Description
“A raw, emotional foray into the harrowing and yet hilarious capriciousness of mental illness . . . a novel that can meet you at your darkest moment and give you the power to decide to save your own life.” —Reedsy Editor, Sacha T. Y. Fortuné
After surviving a painful divorce, normally fierce businesswoman Claire Colson is on leave from her job, clinically depressed, and quite possibly failing as a mother. As part of her deliberate plan to reclaim her life, Claire enrolls in group therapy at the psych hospital. There she meets Tasha and Gretchen, two single moms from very different walks of life with their own brands of mental illness, and they give her what she didn’t know she needed—acceptance, unfailing humor even in the face of pain and, most surprising of all, friendship. They seem to have this mental illness thing down, so she listens to them when they suggest Claire enter the Nashville dating scene, which they insist will be therapeutic. Unfortunately, the selection seems to consist of middle-age rejects or young men suffering from beer fog, who are ripply and warmer in bed than vibrators, though significantly less reliable. Worst of all, despite all her best efforts, the Darkness doesn’t disappear.

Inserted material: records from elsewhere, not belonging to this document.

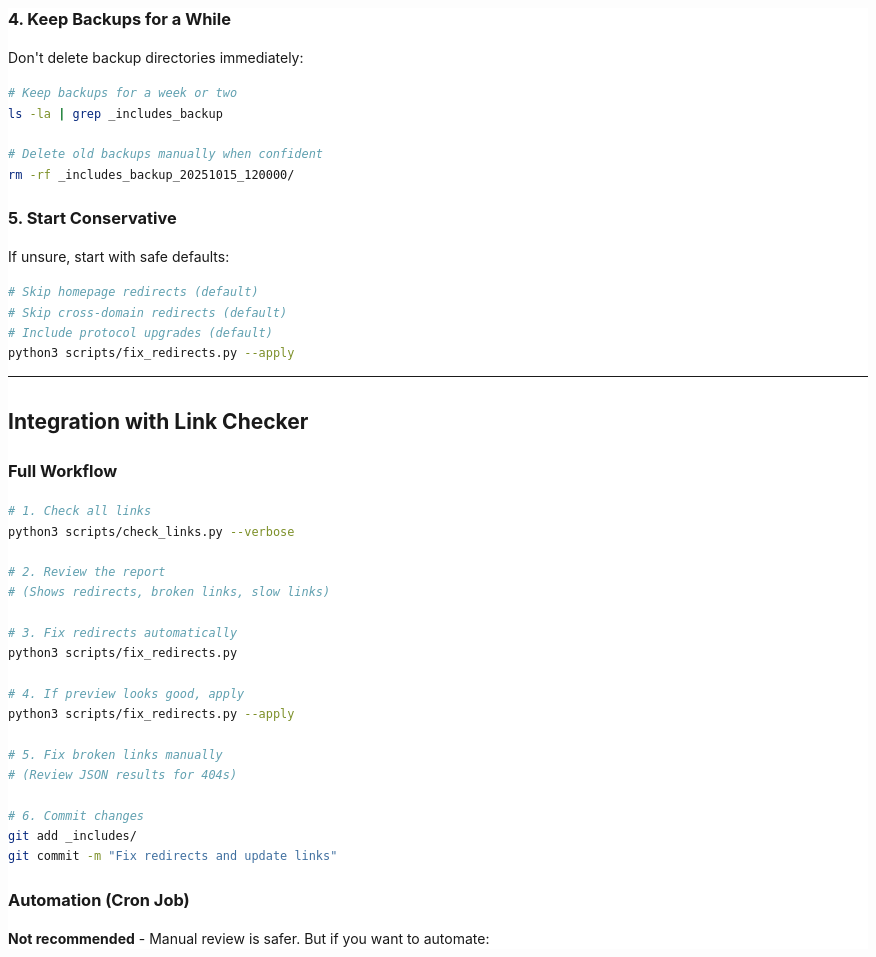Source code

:### 4. Keep Backups for a While

Don't delete backup directories immediately:

```bash
# Keep backups for a week or two
ls -la | grep _includes_backup

# Delete old backups manually when confident
rm -rf _includes_backup_20251015_120000/
```

### 5. Start Conservative

If unsure, start with safe defaults:

```bash
# Skip homepage redirects (default)
# Skip cross-domain redirects (default)
# Include protocol upgrades (default)
python3 scripts/fix_redirects.py --apply
```

---

## Integration with Link Checker

### Full Workflow

```bash
# 1. Check all links
python3 scripts/check_links.py --verbose

# 2. Review the report
# (Shows redirects, broken links, slow links)

# 3. Fix redirects automatically
python3 scripts/fix_redirects.py

# 4. If preview looks good, apply
python3 scripts/fix_redirects.py --apply

# 5. Fix broken links manually
# (Review JSON results for 404s)

# 6. Commit changes
git add _includes/
git commit -m "Fix redirects and update links"
```

### Automation (Cron Job)

**Not recommended** - Manual review is safer. But if you want to automate:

Nothing in her life is what it once was. But when things fall apart for Tasha and Gretchen, Claire is faced with a truly terrifying prospect—what it means to live with mental illness, including that a friendship rooted in it can be dangerous, and also that Group isn’t the end. It’s only the beginning. And time is running out. If Claire can’t get to a better place, she could lose the career she’s worked so hard for, any chance at a healthy relationship, maybe even custody of her daughter. Will Claire find a path to a future worth living, even if it may not look like the life she lost? And will her friendship with Tasha and Gretchen be what saves her or destroys her?
From the 4-time award-winning author of A Whisper of Smoke, Missing Pictures “shows, in a real way, what it is to live with mental illness every day, and still have jobs, responsibilities and relationships, and how an unexpected friendship can be borne from the shared experience.”
Trigger Warning: References to sexual assault (not explicit), depiction of suicidal ideations and delusional psychosis.